TO DO: Gather every line in the rows below that contains the word "مانند", and copy each of those lines.

RECORDS FOR THIS EXERCISE Start Marker

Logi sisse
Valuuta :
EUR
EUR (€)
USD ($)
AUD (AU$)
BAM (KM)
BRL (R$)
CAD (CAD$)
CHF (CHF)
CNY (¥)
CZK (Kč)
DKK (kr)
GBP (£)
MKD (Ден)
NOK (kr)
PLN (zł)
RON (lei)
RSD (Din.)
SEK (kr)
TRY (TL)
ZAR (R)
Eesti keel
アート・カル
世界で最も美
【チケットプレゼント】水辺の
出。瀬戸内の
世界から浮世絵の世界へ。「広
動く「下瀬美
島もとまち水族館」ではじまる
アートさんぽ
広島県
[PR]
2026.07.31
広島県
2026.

RECORDS FOR THIS EXERCISE End Marker
RECORDS FOR THIS EXERCISE Start Marker

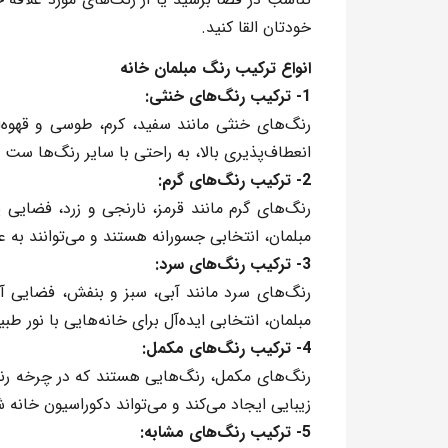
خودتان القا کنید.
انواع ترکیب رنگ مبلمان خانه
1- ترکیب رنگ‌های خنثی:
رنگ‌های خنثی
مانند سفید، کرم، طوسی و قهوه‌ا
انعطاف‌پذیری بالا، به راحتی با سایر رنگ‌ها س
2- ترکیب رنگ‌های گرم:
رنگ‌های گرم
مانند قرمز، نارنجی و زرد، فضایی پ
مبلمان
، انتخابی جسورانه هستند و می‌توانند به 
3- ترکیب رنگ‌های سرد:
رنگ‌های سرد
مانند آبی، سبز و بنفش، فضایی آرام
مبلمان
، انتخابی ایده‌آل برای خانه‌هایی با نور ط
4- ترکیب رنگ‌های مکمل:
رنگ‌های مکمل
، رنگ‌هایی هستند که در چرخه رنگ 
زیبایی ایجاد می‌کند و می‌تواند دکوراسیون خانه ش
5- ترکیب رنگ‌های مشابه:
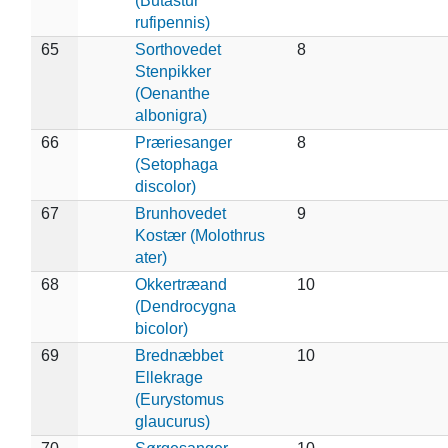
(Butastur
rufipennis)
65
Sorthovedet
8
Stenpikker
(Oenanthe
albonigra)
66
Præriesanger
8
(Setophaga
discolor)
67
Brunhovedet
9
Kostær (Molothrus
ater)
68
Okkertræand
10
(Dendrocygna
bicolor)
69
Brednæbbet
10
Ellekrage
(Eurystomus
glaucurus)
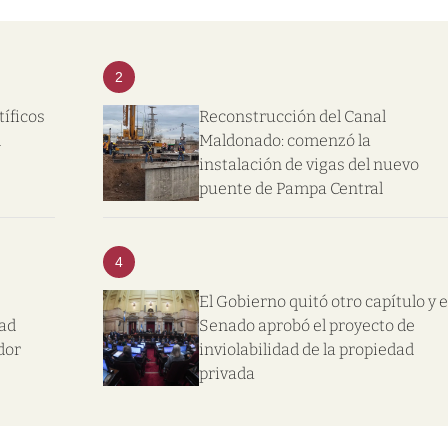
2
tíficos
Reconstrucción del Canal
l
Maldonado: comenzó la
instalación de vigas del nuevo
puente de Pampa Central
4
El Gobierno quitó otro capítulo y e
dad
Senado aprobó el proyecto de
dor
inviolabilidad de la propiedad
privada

RECORDS FOR THIS EXERCISE End Marker

RESULT BELOW:
مانند سفید، کرم، طوسی و قهوه‌ا
مانند قرمز، نارنجی و زرد، فضایی پ
مانند آبی، سبز و بنفش، فضایی آرام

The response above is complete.